May 10, 2021

Confronting Authoritarians at Home and Globally

 


Wesley K. Clark
April/May/June 2021
Washington Monthly

The approach in the above article is good for the international aspects of authoritarianism. But the greatest threat is from homegrown authoritarians, here and abroad. 

Consumer capitalism’s affordable products and the patriotic drumbeats of our politicians touting nationalism have fueled our aggressive potential such that we can now only think nationally/tribally/racially.

We in the US and the rest of the West are blinded from our better humanitarian brotherly/sisterly nature by shiny stuff and the myths of social Darwinism and human and white exceptionalism.

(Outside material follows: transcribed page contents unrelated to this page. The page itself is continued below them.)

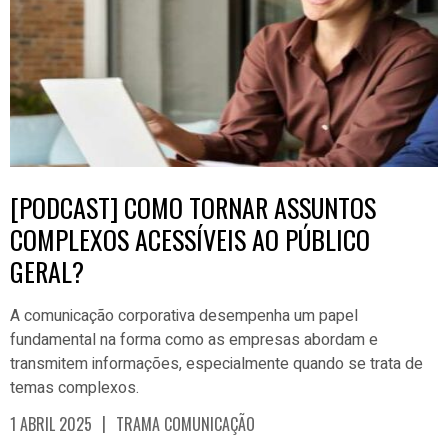
[PODCAST] COMO TORNAR ASSUNTOS
COMPLEXOS ACESSÍVEIS AO PÚBLICO
GERAL?
A comunicação corporativa desempenha um papel
fundamental na forma como as empresas abordam e
transmitem informações, especialmente quando se trata de
temas complexos.
|
1 ABRIL 2025
TRAMA COMUNICAÇÃO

We want our consumer comforts and privileges now and forever, and will fight and vote in authoritarians to help keep them. Freedom to remain within the comfort of our relative plenty is all that matters. Equality and brother-sisterhood, at home and overseas, are nowhere near as important to us. 

It will take much more than a treaty with the EU and UK to fix this illness that has now overtaken all of humankind. There may not be a reasoned persuasion cure. 

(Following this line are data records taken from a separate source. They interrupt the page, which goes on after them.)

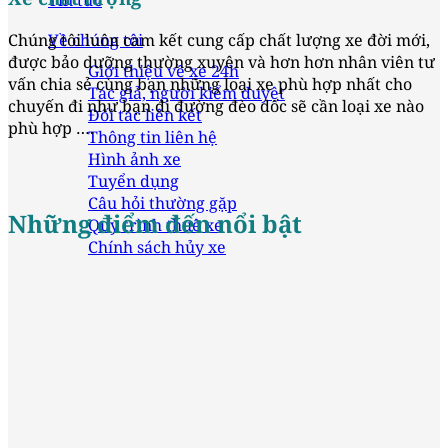
Tin tức
Về chúng tôi
Chúng tôi luôn cam kết cung cấp chất lượng xe đời mới,
được bảo dưỡng thường xuyên và hơn hơn nhân viên tư
Giới thiệu về xe 24h
vấn chia sẻ cùng bạn những loại xe phù hợp nhất cho
Tác giả, người kiểm duyệt
chuyến đi như bạn đi đường đèo dốc sẽ cần loại xe nào
Đối tác liên kết
phù hợp ….
Thông tin liên hệ
Hình ảnh xe
Tuyển dụng
Câu hỏi thường gặp
Những điểm đến nổi bật
Quy trình thuê xe
Chính sách hủy xe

This disease may have to just run its course. That is, until the masses of the world achieve some level of middle class prosperity. A comfort level where the possibility of a better more humane way of being human emerges in their minds and hearts. A more reasonable, practical, and compassionate worldview that replaces the current dog-eat-dog capitalism, nationalism, tribalism, and racism mantra.

After all, it was not until middle class America reached a certain level of prosperity between 1942 and 1972 that we in the US would tolerate and listen to the Civil Rights and hippie movements‘ arguments for a more humane eco-friendly way of living. The persistence of Martin Luther King and warnings of Malcom X helped a lot. Even after that nearly half the people in the US still remain unpersuaded.

The beliefs and values in hearts and minds are hard to change. To reform them toward alignment with the moral arc of the universe toward justice is difficult. It takes reasoning humanistic leadership, hard work, persistence, and sometimes a fight. And time and some luck.